As Monica Potts notes at The American Prospect, there have been a number of stories about women's leadership this week:
No fewer than three news articles this week detail how hard it is for women, both students and professors, at elite campuses. The New York Times reports that MIT, which made an effort some years ago to correct for a lack of female professors on campus, has made gains in recruiting and honoring female professors. But that's created a weird dynamic in which women who win accolades question whether their gender plays a role and feel they have to navigate gender stereotypes on campus. The Daily Beast writes about a study that shows women trail men in campus leadership positions as students, and another Beast article interviews the presidents of UPenn and Brown, both women, about how there's a similar leadership gap at their colleges.

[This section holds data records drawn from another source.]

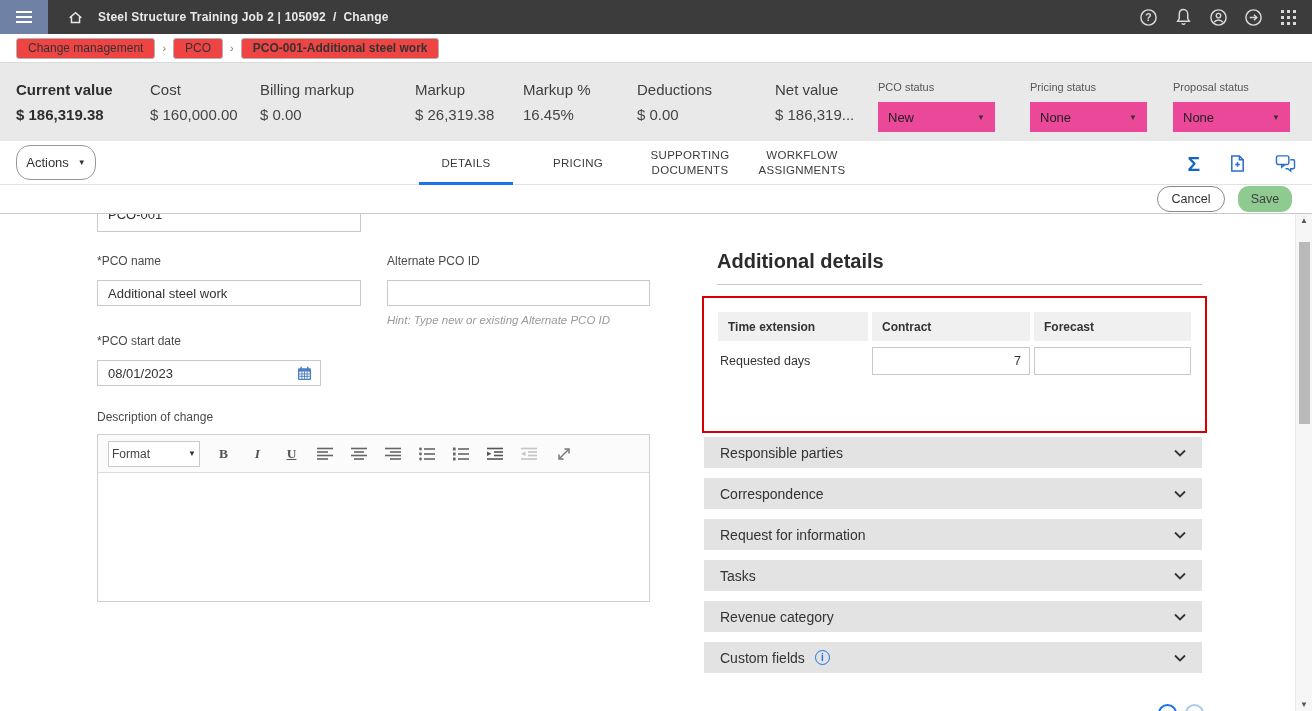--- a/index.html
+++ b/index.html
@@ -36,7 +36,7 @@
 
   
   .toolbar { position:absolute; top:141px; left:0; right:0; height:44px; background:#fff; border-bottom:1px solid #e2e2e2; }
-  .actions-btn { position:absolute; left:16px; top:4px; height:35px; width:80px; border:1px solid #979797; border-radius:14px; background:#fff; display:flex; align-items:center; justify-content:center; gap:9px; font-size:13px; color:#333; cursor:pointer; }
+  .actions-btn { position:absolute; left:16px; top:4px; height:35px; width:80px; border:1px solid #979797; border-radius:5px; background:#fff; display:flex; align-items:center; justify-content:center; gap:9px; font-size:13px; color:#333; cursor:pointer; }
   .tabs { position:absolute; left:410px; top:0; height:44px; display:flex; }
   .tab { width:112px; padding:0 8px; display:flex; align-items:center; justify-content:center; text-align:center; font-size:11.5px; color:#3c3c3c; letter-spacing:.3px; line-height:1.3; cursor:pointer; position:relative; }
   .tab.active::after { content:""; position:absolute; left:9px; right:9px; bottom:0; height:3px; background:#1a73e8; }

Though the Times story Monica links to leads with the remaining problems of cultural sexism, what I think is interesting about the MIT situation is this: MIT story is that the school found a problem, studied it, and made steps to correct it. And it worked! MIT made significant gains in female representation among professors. It even has a female president, Susan Hockfield. It's a very MIT way of going about it, when you think about it.
Of course, that didn't eliminate all problems of women in academia. As the Times reported, problems remain: there's still a perceived problem that women are unfairly favored (even though MIT took steps to ensure qualified candidates would be hired), and the school still struggles (like all higher ed institutions do) accommodating academic couples.
What this illustrates is that schools really get down to business and recognize that institutional sexism is a problem that needs fixing, there are steps they can take to get there. And recognizing that there's a problem is an important first step.